+++ Texte source
J.-P.T. : Mais, chez la plupart des enseignants, il
est devenu normal, inévitable, qu'une partie de leurs élèves échoue !
Cette culture de l'échec s'enracine parce qu'on a donné aux enseignants
la possibilité de régler, autrement que par le travail de transmission
des savoirs, la difficulté d'apprentissage. La mauvaise note, le
redoublement, les classes de niveau, les filières, sont autant de
réponses apportées à la difficulté d'apprentissage... Historiquement,
le socle commun s'inscrit dans cette logique, il est la réponse
apportée à l'existence de cette masse d'élèves qui échoue.
V.P. : Historiquement, ce n'est pas vrai. Culture de
l'échec, notation, mise en filière, redoublement, tout cela existait
avant le socle commun qui a, au contraire, apporté un autre regard sur
l'élève, les apprentissages, et même l'évaluation. Certes, on peut
considérer que le socle est mal conçu, n'a pas résolu les problèmes,
mais le caricaturer nous emmènera vers une division des enseignants qui
ne nous permettra pas d'accomplir l'essentiel : changer des traits de
notre système qui conduisent à ce que vous appelez la culture de
l'échec.
© Thomas Laisné pour Télérama
Pour
l'heure, avec la filière professionnelle, on demande à 30 % des enfants
de choisir un métier à l'âge de 15 ans. Cela a-t-il encore un sens dans
un monde en mouvement ?
++++++
+++ Données fournies
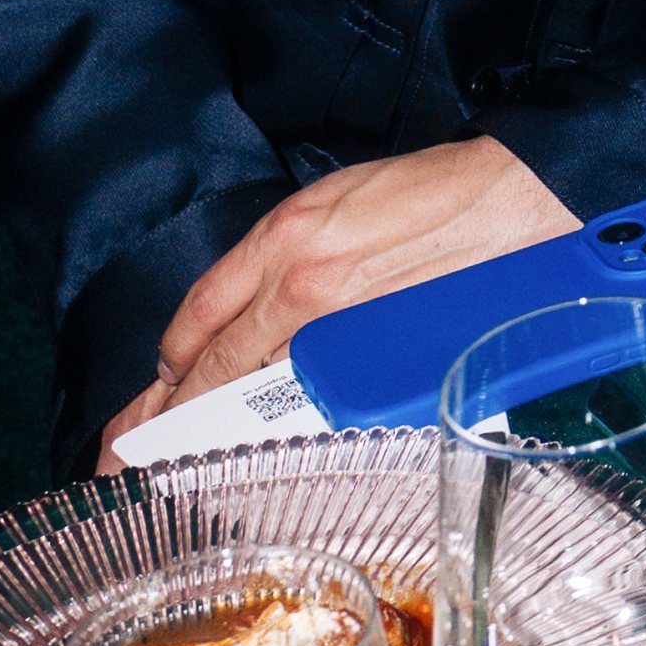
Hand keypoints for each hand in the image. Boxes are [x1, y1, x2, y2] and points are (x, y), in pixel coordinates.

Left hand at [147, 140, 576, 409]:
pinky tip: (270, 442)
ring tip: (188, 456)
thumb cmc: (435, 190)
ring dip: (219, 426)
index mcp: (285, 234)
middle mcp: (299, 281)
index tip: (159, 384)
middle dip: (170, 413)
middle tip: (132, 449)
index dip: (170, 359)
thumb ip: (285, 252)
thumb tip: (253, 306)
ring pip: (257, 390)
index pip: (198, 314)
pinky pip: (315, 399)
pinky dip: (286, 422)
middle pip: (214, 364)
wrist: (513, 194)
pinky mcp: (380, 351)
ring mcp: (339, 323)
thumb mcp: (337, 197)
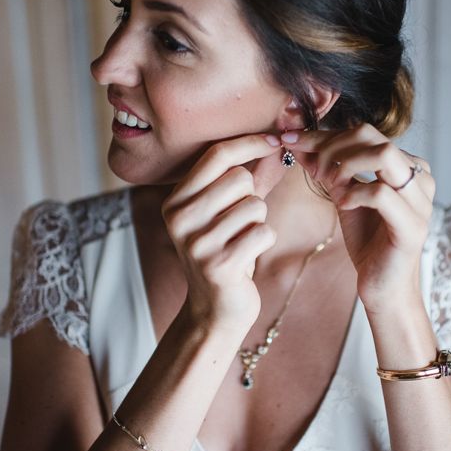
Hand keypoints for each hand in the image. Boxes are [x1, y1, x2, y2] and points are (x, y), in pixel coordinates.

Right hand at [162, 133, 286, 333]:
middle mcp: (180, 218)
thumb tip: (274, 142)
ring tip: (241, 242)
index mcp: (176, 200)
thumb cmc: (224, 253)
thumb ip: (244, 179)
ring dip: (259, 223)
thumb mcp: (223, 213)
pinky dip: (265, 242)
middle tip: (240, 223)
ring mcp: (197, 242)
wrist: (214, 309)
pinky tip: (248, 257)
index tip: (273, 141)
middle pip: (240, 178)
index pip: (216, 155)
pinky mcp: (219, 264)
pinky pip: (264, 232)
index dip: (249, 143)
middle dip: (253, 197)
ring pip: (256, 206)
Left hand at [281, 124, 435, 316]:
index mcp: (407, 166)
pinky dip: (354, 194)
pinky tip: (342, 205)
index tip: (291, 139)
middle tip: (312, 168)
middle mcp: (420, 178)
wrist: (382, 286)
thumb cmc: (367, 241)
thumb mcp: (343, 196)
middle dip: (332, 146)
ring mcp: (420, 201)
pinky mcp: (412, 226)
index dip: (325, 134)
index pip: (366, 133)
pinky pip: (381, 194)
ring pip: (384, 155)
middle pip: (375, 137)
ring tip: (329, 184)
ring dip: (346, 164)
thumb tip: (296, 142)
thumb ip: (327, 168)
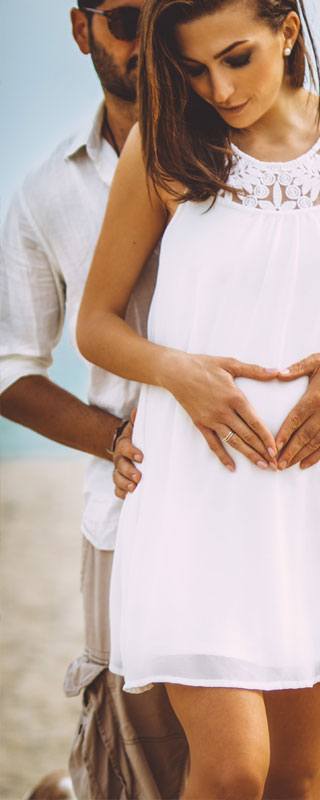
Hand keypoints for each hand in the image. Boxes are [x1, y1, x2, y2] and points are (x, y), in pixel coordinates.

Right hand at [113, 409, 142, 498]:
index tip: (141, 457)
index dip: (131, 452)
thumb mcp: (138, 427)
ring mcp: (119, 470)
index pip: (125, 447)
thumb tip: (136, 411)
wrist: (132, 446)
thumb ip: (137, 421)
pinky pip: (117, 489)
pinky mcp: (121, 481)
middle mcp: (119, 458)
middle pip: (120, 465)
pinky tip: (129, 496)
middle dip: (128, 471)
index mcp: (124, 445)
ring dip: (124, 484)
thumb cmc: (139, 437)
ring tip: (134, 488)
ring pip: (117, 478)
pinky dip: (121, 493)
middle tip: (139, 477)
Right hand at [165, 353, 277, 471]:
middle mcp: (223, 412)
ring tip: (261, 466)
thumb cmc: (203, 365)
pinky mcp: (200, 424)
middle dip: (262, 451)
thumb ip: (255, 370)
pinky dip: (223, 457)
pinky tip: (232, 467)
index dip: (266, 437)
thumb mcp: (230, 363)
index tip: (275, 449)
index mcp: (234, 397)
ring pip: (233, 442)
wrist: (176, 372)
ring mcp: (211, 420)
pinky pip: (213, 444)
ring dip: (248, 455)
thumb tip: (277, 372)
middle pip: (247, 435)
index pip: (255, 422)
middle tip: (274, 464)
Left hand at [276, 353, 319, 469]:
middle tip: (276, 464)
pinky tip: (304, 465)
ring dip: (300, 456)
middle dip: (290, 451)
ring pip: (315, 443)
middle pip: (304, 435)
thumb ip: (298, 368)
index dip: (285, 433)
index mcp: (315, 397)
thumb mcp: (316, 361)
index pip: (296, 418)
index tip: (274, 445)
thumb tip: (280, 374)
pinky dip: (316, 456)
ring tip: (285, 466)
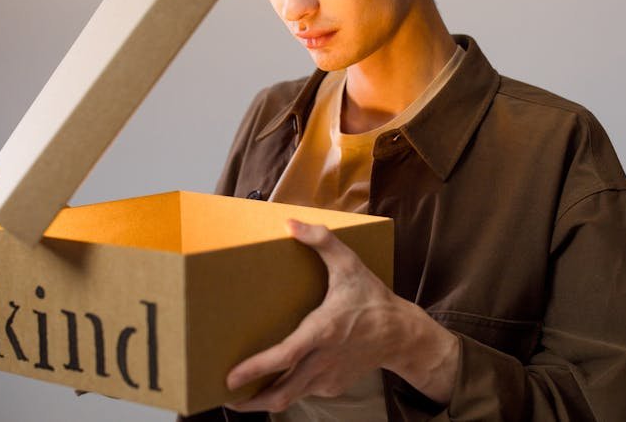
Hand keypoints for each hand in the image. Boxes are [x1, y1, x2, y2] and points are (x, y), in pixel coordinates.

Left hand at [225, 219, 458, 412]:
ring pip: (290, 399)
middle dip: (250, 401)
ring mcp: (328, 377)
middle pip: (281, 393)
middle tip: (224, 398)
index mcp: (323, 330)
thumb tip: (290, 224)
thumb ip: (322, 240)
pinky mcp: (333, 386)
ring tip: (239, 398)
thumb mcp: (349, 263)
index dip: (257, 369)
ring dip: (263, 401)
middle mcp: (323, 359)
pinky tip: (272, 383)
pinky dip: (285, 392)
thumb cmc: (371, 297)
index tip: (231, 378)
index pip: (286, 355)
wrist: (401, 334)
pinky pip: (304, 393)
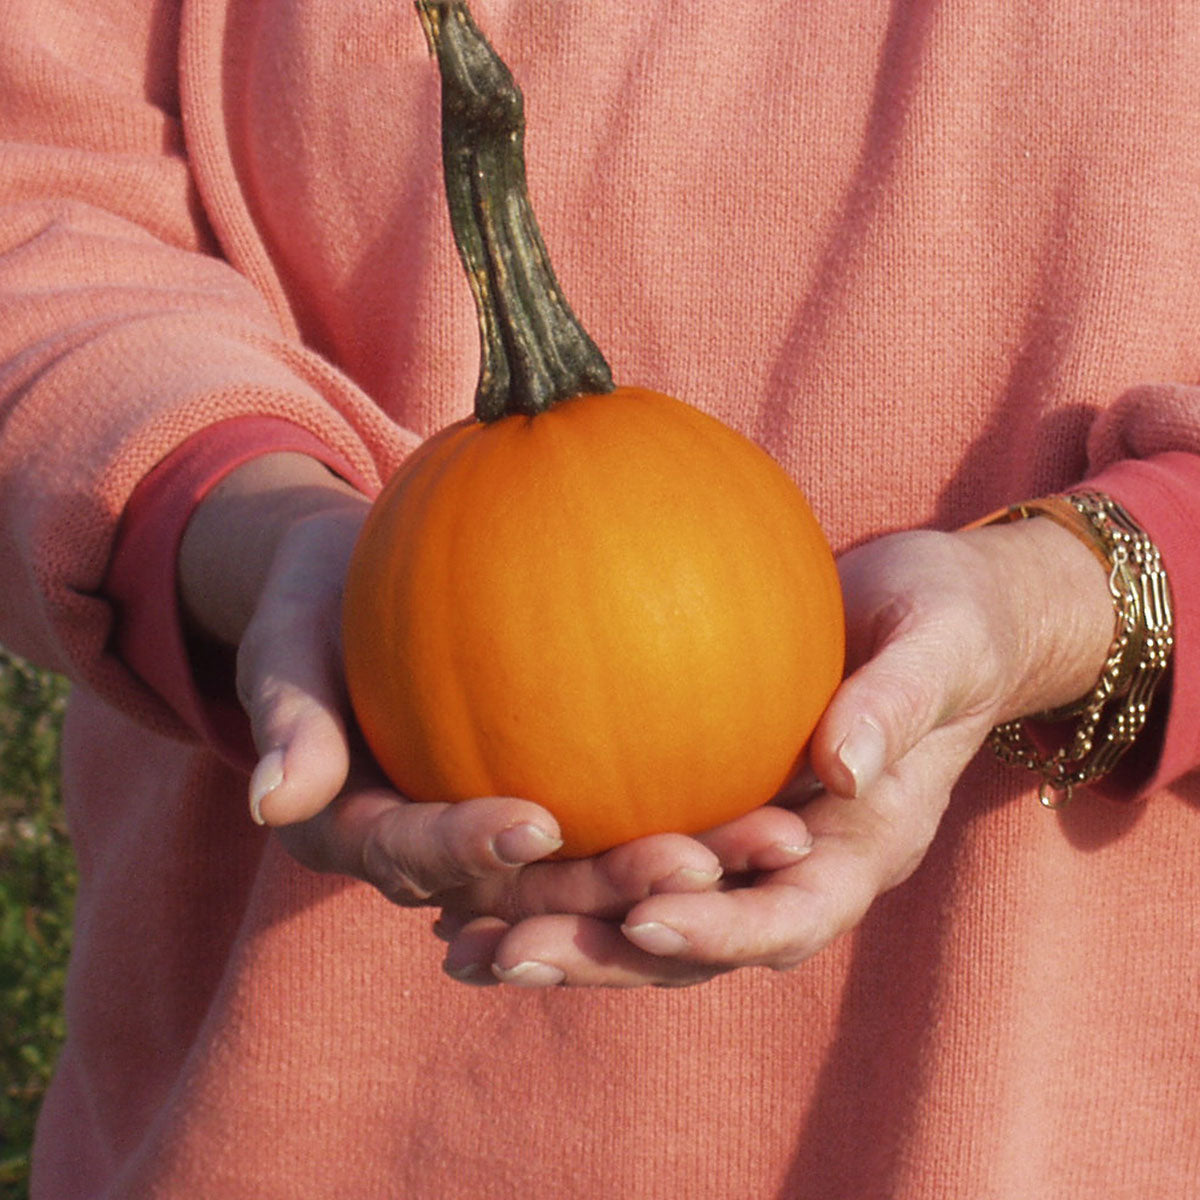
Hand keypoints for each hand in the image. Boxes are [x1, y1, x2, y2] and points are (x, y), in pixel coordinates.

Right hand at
++++++
+++ Données fournies
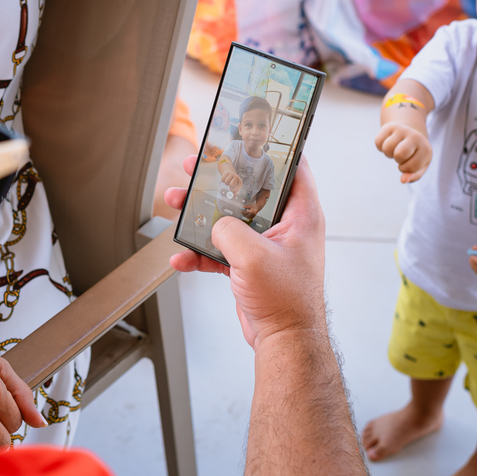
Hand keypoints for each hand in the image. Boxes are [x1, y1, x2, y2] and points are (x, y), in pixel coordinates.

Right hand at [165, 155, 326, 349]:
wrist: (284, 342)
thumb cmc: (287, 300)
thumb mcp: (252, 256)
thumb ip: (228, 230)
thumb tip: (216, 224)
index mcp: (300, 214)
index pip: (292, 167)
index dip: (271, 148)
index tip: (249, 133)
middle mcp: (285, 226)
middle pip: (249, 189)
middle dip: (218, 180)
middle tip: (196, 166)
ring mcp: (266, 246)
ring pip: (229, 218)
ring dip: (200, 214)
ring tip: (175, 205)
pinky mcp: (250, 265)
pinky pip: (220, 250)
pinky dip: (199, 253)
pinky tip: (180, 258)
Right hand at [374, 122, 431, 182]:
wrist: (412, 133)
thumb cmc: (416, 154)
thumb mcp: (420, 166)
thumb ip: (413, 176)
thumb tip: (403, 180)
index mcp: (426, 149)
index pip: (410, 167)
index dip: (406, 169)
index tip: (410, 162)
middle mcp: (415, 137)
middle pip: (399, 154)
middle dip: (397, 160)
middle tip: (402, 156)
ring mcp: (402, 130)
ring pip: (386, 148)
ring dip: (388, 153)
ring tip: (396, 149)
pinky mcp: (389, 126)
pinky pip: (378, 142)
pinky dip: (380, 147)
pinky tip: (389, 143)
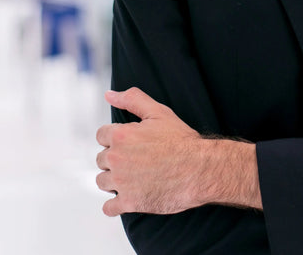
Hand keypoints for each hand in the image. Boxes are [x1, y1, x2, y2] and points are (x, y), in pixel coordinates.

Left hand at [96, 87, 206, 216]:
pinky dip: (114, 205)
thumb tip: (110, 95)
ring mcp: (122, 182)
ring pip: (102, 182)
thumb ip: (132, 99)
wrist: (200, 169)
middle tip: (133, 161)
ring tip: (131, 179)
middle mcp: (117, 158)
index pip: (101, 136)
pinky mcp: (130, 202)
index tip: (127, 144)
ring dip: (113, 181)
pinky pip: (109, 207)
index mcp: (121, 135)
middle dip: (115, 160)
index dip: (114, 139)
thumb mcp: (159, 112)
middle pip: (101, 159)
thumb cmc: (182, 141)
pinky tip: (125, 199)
++++++
■ **Consigne**
Dans l'extrait d'entretien sur la culture de l'échec scolaire, relevez tout ce que J.-P.T. cite comme réponses apportées à la difficulté d'apprentissage. Les enregistrements forment un matériau à part, sans lien avec le texte.

■ **Corrigé**
La mauvaise note, le redoublement, les classes de niveau et les filières.